Israel has appealed to Matt Hancock to allow two-year-old suffering from irreversible brain damage to be treated in Tel Aviv.
The plea comes after UK doctors got permission to turn off life support treatment against the wishes of the girl’s ultra-Orthodox Jewish parents.
Alta Fixsler was born in the United Kingdom and sustained brain damage during birth, and she’s been hooked up to a ventilator at the Royal Children’s Hospital ever since, with her doctors saying that she can’t breathe, eat or drink without sophisticated medical treatment.

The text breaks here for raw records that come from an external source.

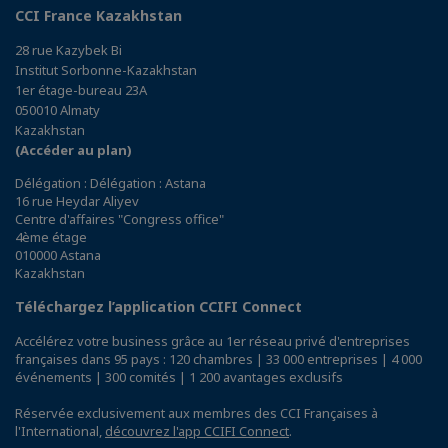
CCI France Kazakhstan
28 rue Kazybek Bi
Institut Sorbonne-Kazakhstan
1er étage-bureau 23A
050010 Almaty
Kazakhstan
(Accéder au plan)
Délégation : Délégation : Astana
16 rue Heydar Aliyev
Centre d'affaires "Congress office"
4ème étage
010000 Astana
Kazakhstan
Téléchargez l’application CCIFI Connect
Accélérez votre business grâce au 1er réseau privé d'entreprises
françaises dans 95 pays : 120 chambres | 33 000 entreprises | 4 000
événements | 300 comités | 1 200 avantages exclusifs
Réservée exclusivement aux membres des CCI Françaises à
l'International,
découvrez l'app CCIFI Connect
.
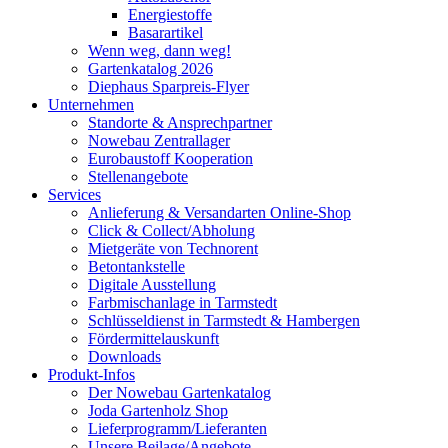
Energiestoffe
Basarartikel
Wenn weg, dann weg!
Gartenkatalog 2026
Diephaus Sparpreis-Flyer
Unternehmen
Standorte & Ansprechpartner
Nowebau Zentrallager
Eurobaustoff Kooperation
Stellenangebote
Services
Anlieferung & Versandarten Online-Shop
Click & Collect/Abholung
Mietgeräte von Technorent
Betontankstelle
Digitale Ausstellung
Farbmischanlage in Tarmstedt
Schlüsseldienst in Tarmstedt & Hambergen
Fördermittelauskunft
Downloads
Produkt-Infos
Der Nowebau Gartenkatalog
Joda Gartenholz Shop
Lieferprogramm/Lieferanten
Unsere Beilage/Angebote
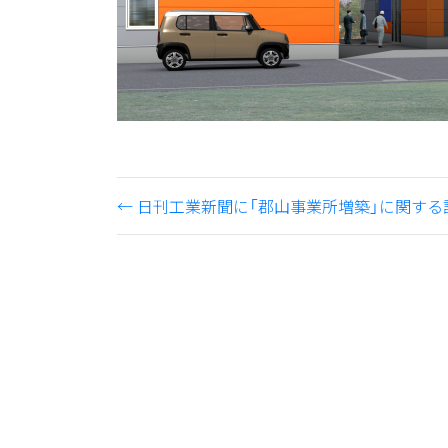
←
日刊工業新聞に「郡山事業所増築」に関する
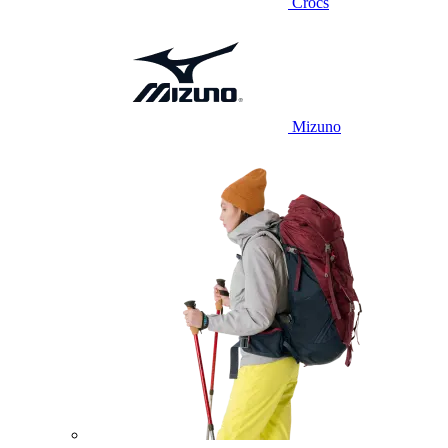
Crocs
Mizuno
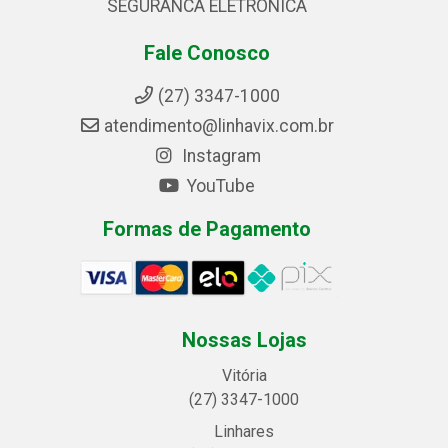
SEGURANCA ELETRONICA
Fale Conosco
(27) 3347-1000
atendimento@linhavix.com.br
Instagram
YouTube
Formas de Pagamento
Nossas Lojas
Vitória
(27) 3347-1000
Linhares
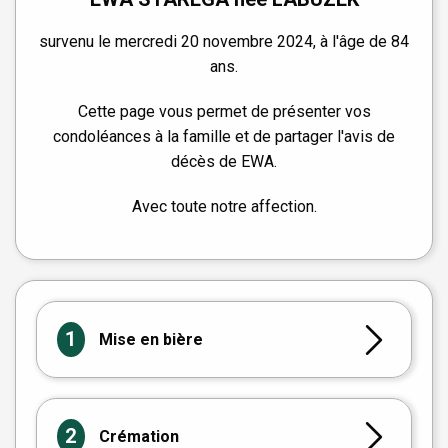
survenu le mercredi 20 novembre 2024, à l'âge de 84
ans.
Cette page vous permet de présenter vos
condoléances à la famille et de partager l'avis de
décès de EWA.
Avec toute notre affection.
1
Mise en bière
2
Crémation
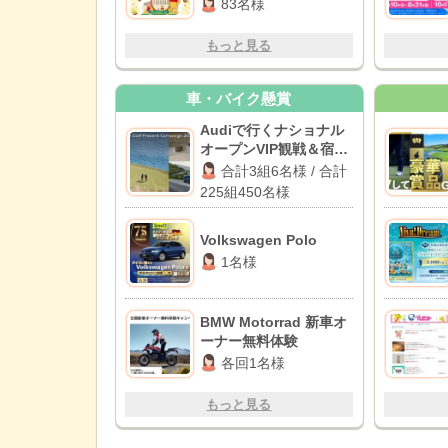
83名様
もっと見る
車・バイク懸賞
Audiで行くナショナル
オープンVIP観戦＆宿泊
体験 / JGA主催ナショナ
合計3組6名様 / 合計
ルオープン一般観戦チ
225組450名様
ケット
Volkswagen Polo
1名様
BMW Motorrad 新車オ
ーナー無料体験
各回1名様
もっと見る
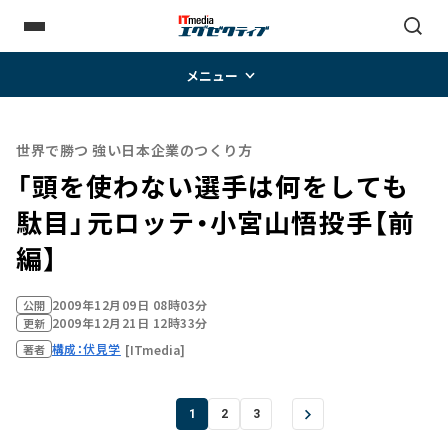
メニュー
世界で勝つ 強い日本企業のつくり方
「頭を使わない選手は何をしても
駄目」――元ロッテ・小宮山悟投手【前
編】
2009年12月09日 08時03分
公開
2009年12月21日 12時33分
更新
構成：伏見学
[ITmedia]
著者
1
2
3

Manchester University NHS Foundation Trust, which has responsibility for her care, asked a High Court judge to determine whether it was in Alta Fixsler’s best interests to remove life-sustaining treatment and put her on a palliative care regime.
Lawyers representing the trust told the court that there was no chance of her ever getting better.
Her parents say their faith means they can’t agree to measures that would lead to her death and want to take her to a hospital in Israel, where they’re citizens.
Last month, a High Court judge ordered that it was in Alta Fixsler’s best interests for the treatment that’s currently supporting her precious life now to be removed.
However, Israeli Health Minister Yuli Edelstein has now appealed to the British government through his counterpart, Matt Hancock, to reverse the judgment after being notified of Alta Fixsler’s parents’ plea that she be treated in Israel.
The hospital has petitioned the Supreme Court for permission to disconnect Alta Fixsler from the device to which she’s connected, which will result in her death.
According to a legal opinion attached to the request on behalf of the family members, and according to Israeli law, which is acceptable in their opinion. In cases where the parents oppose the suspension of medical treatment that could lead to the child’s death and that life expectancy surpasses six months, medical treatment must not stop.
Alta’s parents are Orthodox Jews and Israeli citizens, living their lives according to Hebrew law, and they’re interested in transferring Alta to one of the two hospitals in Israel that have expressed a willingness to treat her.
The High Court’s current situation is that a transfer to a hospital in Israel should be denied because Alta’s suffering shouldn’t be prolonged.
Alta’s parents will find out by tomorrow if they’re entitled to appeal the High Court’s judgment, and if Israel believes that they can do better, there’s no harm in letting them try, as long as they don’t give the parents false hope.
Parent’s wishes should always overrule decisions made in the UK courts, but that doesn’t happen because it’s deemed a burden to the UK taxpayer and that there’s no cruelty involved, which in this case, there may well be, but generally, it’s nearly always about money and how much it’s going to cost the taxpayer, and there’s usually no compassion, which makes us all cold-hearted reptiles.